Before I started this blog I had a discussion with my wife about privacy concerns, and we came up with the agreed-upon ground rules: no real names, and no photos. I have to imagine that if you’re reading this you’re actually a friend or relative of ours and therefore we’re not really fooling you, as it’s really not that hard to map “the husband” and “the wife” and “the baby”. And if you came here via a link in a forum, or were pointed to it by a friend of a friend of a friend, I'm sure you're a perfectly nice internet denizen and I'm not really afraid you're going to stalk me or steal my identity. So it’s really more Google-proofing, an ounce of prevention against people whom we wouldn’t point towards the blog accidentally stumbling upon it somehow. (Like current or potential employers.

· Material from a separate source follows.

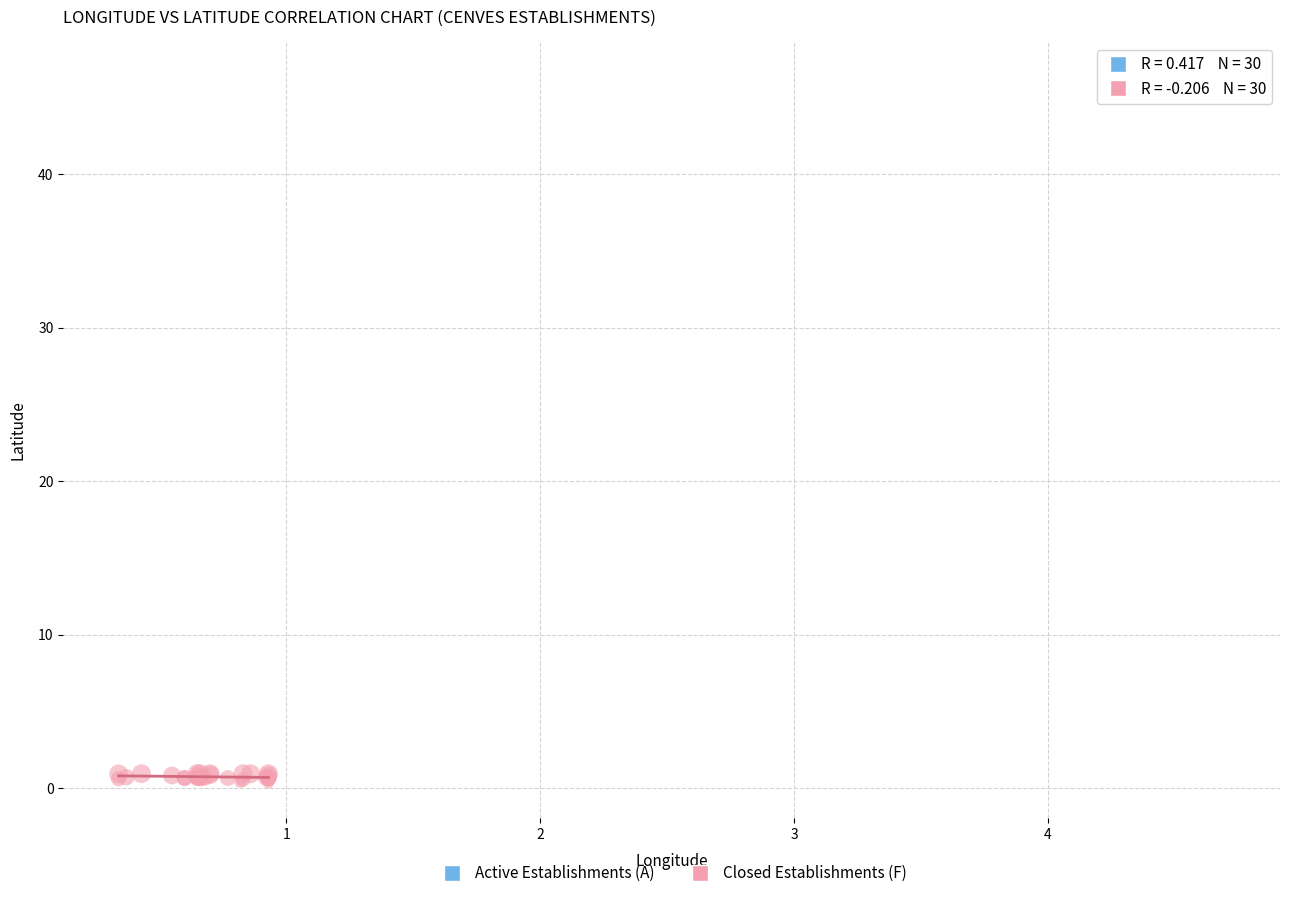

Which series reaches the maximum Y coordinate?

Active Establishments (A)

Or former acquaintances who are former for very good reasons. Or cyber-bullying future classmates of the baby’s, because Everything Lives Forever on the Internet.) We also agreed that I would not use the blog to say my wife is a giant jerkface in any way shape or form, which was an easy agreement to reach because she’s no size of jerkface at all, but the anonymity was the big point. I humbly ask that you respect that rule as well. If I leave a person, place or institution unnamed, don’t show off how smart you are by naming it in the comments. Cool? Cool.

The upside is that when I tell long and elaborate stories (which is 90% of the time) and multiple he/she coyness will be too confusing to follow, I get to come up with placeholder names. And while I am a big fan of nice, normal, easy-to-spell-and-pronounce names in RealLife, I anticipate deriving endless amusement from telling stories about my wife JalapeƱa Nina and my son Shiva the Destroyer.

So there you have it. A wide array of trivial topics and an equally wide array of ridiculous pseudonyms. That’s what you can reasonably expect.

Friday, August 28, 2009

Starting at the Beginning

Lately my GoodReads reviews have been getting longer and longer, but still mostly focused on actual books, which means all the other things which entertain me and make me think don't get an outlet.

Recently someone asked me if I had a blog they could visit to keep tabs on what's up with me.

I've had the recurring thought "This would make a good blog post" so many times I've lost count.

Clearly, it is time to start a blog. I avoided it for as long as I could, but it's time. Rather than overthink how to kick things off with a grand Statement of Purpose post or anything like that, I'll just leave it at this.

My blog starts here. If you're diving into the archives looking for the beginning, this is it. If you've been working your way backwards, you've reached the end. Either way - more later.